▶ Goal of the exercise
Reproduce every line of the listing below, character for character and in the same order.

□ □ □ □

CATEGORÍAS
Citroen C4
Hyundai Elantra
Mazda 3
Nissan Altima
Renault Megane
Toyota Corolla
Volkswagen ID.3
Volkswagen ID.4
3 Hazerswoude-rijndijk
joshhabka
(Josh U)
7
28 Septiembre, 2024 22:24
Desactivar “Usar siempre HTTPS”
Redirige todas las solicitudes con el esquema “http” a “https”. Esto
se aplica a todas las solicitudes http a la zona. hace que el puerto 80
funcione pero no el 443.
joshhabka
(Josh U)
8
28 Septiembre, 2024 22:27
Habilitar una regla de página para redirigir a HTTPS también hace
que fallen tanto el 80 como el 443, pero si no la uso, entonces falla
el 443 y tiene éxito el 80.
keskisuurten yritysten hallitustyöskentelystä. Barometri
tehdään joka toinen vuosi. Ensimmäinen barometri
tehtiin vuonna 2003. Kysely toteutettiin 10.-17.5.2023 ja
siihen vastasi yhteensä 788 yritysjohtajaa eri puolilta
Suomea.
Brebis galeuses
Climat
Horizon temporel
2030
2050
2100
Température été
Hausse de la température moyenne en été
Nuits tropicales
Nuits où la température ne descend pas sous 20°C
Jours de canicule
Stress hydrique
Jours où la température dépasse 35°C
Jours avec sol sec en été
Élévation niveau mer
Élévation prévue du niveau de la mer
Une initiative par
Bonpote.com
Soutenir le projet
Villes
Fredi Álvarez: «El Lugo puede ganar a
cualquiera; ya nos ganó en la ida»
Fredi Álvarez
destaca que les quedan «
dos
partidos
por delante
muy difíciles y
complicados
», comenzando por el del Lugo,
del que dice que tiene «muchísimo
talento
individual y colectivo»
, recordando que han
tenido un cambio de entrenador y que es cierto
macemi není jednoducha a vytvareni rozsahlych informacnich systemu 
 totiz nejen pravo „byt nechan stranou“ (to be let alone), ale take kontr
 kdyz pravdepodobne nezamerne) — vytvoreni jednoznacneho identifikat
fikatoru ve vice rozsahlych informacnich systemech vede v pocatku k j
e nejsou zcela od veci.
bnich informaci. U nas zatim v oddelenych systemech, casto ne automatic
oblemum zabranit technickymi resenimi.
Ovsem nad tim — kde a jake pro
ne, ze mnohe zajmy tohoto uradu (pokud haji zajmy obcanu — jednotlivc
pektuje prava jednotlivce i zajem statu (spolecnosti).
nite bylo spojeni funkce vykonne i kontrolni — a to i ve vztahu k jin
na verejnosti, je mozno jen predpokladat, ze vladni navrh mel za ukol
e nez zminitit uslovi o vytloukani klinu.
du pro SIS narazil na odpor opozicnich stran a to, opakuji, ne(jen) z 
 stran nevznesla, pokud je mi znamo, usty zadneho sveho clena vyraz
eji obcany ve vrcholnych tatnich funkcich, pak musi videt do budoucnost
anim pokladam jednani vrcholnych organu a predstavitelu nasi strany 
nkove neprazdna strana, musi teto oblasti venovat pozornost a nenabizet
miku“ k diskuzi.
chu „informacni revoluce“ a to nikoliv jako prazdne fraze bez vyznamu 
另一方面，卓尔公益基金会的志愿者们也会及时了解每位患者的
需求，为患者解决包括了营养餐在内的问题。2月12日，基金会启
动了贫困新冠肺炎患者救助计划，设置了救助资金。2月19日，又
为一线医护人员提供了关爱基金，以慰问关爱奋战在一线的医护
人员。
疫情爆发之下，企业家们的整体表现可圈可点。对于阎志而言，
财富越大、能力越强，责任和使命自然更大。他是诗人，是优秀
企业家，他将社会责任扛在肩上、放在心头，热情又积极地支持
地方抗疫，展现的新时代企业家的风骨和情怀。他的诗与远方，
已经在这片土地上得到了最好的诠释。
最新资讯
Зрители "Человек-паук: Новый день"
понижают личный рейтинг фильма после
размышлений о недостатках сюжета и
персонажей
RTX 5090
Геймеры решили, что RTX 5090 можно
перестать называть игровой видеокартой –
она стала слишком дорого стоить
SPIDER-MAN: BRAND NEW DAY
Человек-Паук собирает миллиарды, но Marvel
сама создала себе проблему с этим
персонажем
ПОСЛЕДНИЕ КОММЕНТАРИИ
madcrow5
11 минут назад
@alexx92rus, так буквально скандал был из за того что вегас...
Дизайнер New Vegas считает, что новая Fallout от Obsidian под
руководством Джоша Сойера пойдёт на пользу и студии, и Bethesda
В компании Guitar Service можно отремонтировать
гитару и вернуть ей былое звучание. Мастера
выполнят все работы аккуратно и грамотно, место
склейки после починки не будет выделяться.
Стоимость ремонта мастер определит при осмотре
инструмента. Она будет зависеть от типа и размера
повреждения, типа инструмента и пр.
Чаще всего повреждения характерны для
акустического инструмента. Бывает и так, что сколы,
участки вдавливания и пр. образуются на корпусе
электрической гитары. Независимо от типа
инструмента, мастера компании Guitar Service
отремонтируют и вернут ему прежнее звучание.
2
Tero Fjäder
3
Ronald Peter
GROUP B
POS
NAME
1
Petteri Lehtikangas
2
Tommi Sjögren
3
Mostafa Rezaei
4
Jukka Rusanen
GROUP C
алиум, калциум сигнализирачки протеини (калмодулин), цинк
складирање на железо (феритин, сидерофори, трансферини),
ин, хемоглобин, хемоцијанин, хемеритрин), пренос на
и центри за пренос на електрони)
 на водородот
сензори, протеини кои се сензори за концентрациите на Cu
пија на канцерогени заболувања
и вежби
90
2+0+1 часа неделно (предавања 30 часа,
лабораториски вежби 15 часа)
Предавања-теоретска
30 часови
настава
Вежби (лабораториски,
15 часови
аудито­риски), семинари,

□ □ □ □

▶ Response for this exercise
CATEGORÍAS
Citroen C4
Hyundai Elantra
Mazda 3
Nissan Altima
Renault Megane
Toyota Corolla
Volkswagen ID.3
Volkswagen ID.4
3 Hazerswoude-rijndijk
joshhabka
(Josh U)
7
28 Septiembre, 2024 22:24
Desactivar “Usar siempre HTTPS”
Redirige todas las solicitudes con el esquema “http” a “https”. Esto
se aplica a todas las solicitudes http a la zona. hace que el puerto 80
funcione pero no el 443.
joshhabka
(Josh U)
8
28 Septiembre, 2024 22:27
Habilitar una regla de página para redirigir a HTTPS también hace
que fallen tanto el 80 como el 443, pero si no la uso, entonces falla
el 443 y tiene éxito el 80.
keskisuurten yritysten hallitustyöskentelystä. Barometri
tehdään joka toinen vuosi. Ensimmäinen barometri
tehtiin vuonna 2003. Kysely toteutettiin 10.-17.5.2023 ja
siihen vastasi yhteensä 788 yritysjohtajaa eri puolilta
Suomea.
Brebis galeuses
Climat
Horizon temporel
2030
2050
2100
Température été
Hausse de la température moyenne en été
Nuits tropicales
Nuits où la température ne descend pas sous 20°C
Jours de canicule
Stress hydrique
Jours où la température dépasse 35°C
Jours avec sol sec en été
Élévation niveau mer
Élévation prévue du niveau de la mer
Une initiative par
Bonpote.com
Soutenir le projet
Villes
Fredi Álvarez: «El Lugo puede ganar a
cualquiera; ya nos ganó en la ida»
Fredi Álvarez
destaca que les quedan «
dos
partidos
por delante
muy difíciles y
complicados
», comenzando por el del Lugo,
del que dice que tiene «muchísimo
talento
individual y colectivo»
, recordando que han
tenido un cambio de entrenador y que es cierto
macemi není jednoducha a vytvareni rozsahlych informacnich systemu 
 totiz nejen pravo „byt nechan stranou“ (to be let alone), ale take kontr
 kdyz pravdepodobne nezamerne) — vytvoreni jednoznacneho identifikat
fikatoru ve vice rozsahlych informacnich systemech vede v pocatku k j
e nejsou zcela od veci.
bnich informaci. U nas zatim v oddelenych systemech, casto ne automatic
oblemum zabranit technickymi resenimi.
Ovsem nad tim — kde a jake pro
ne, ze mnohe zajmy tohoto uradu (pokud haji zajmy obcanu — jednotlivc
pektuje prava jednotlivce i zajem statu (spolecnosti).
nite bylo spojeni funkce vykonne i kontrolni — a to i ve vztahu k jin
na verejnosti, je mozno jen predpokladat, ze vladni navrh mel za ukol
e nez zminitit uslovi o vytloukani klinu.
du pro SIS narazil na odpor opozicnich stran a to, opakuji, ne(jen) z 
 stran nevznesla, pokud je mi znamo, usty zadneho sveho clena vyraz
eji obcany ve vrcholnych tatnich funkcich, pak musi videt do budoucnost
anim pokladam jednani vrcholnych organu a predstavitelu nasi strany 
nkove neprazdna strana, musi teto oblasti venovat pozornost a nenabizet
miku“ k diskuzi.
chu „informacni revoluce“ a to nikoliv jako prazdne fraze bez vyznamu 
另一方面，卓尔公益基金会的志愿者们也会及时了解每位患者的
需求，为患者解决包括了营养餐在内的问题。2月12日，基金会启
动了贫困新冠肺炎患者救助计划，设置了救助资金。2月19日，又
为一线医护人员提供了关爱基金，以慰问关爱奋战在一线的医护
人员。
疫情爆发之下，企业家们的整体表现可圈可点。对于阎志而言，
财富越大、能力越强，责任和使命自然更大。他是诗人，是优秀
企业家，他将社会责任扛在肩上、放在心头，热情又积极地支持
地方抗疫，展现的新时代企业家的风骨和情怀。他的诗与远方，
已经在这片土地上得到了最好的诠释。
最新资讯
Зрители "Человек-паук: Новый день"
понижают личный рейтинг фильма после
размышлений о недостатках сюжета и
персонажей
RTX 5090
Геймеры решили, что RTX 5090 можно
перестать называть игровой видеокартой –
она стала слишком дорого стоить
SPIDER-MAN: BRAND NEW DAY
Человек-Паук собирает миллиарды, но Marvel
сама создала себе проблему с этим
персонажем
ПОСЛЕДНИЕ КОММЕНТАРИИ
madcrow5
11 минут назад
@alexx92rus, так буквально скандал был из за того что вегас...
Дизайнер New Vegas считает, что новая Fallout от Obsidian под
руководством Джоша Сойера пойдёт на пользу и студии, и Bethesda
В компании Guitar Service можно отремонтировать
гитару и вернуть ей былое звучание. Мастера
выполнят все работы аккуратно и грамотно, место
склейки после починки не будет выделяться.
Стоимость ремонта мастер определит при осмотре
инструмента. Она будет зависеть от типа и размера
повреждения, типа инструмента и пр.
Чаще всего повреждения характерны для
акустического инструмента. Бывает и так, что сколы,
участки вдавливания и пр. образуются на корпусе
электрической гитары. Независимо от типа
инструмента, мастера компании Guitar Service
отремонтируют и вернут ему прежнее звучание.
2
Tero Fjäder
3
Ronald Peter
GROUP B
POS
NAME
1
Petteri Lehtikangas
2
Tommi Sjögren
3
Mostafa Rezaei
4
Jukka Rusanen
GROUP C
алиум, калциум сигнализирачки протеини (калмодулин), цинк
складирање на железо (феритин, сидерофори, трансферини),
ин, хемоглобин, хемоцијанин, хемеритрин), пренос на
и центри за пренос на електрони)
 на водородот
сензори, протеини кои се сензори за концентрациите на Cu
пија на канцерогени заболувања
и вежби
90
2+0+1 часа неделно (предавања 30 часа,
лабораториски вежби 15 часа)
Предавања-теоретска
30 часови
настава
Вежби (лабораториски,
15 часови
аудито­риски), семинари,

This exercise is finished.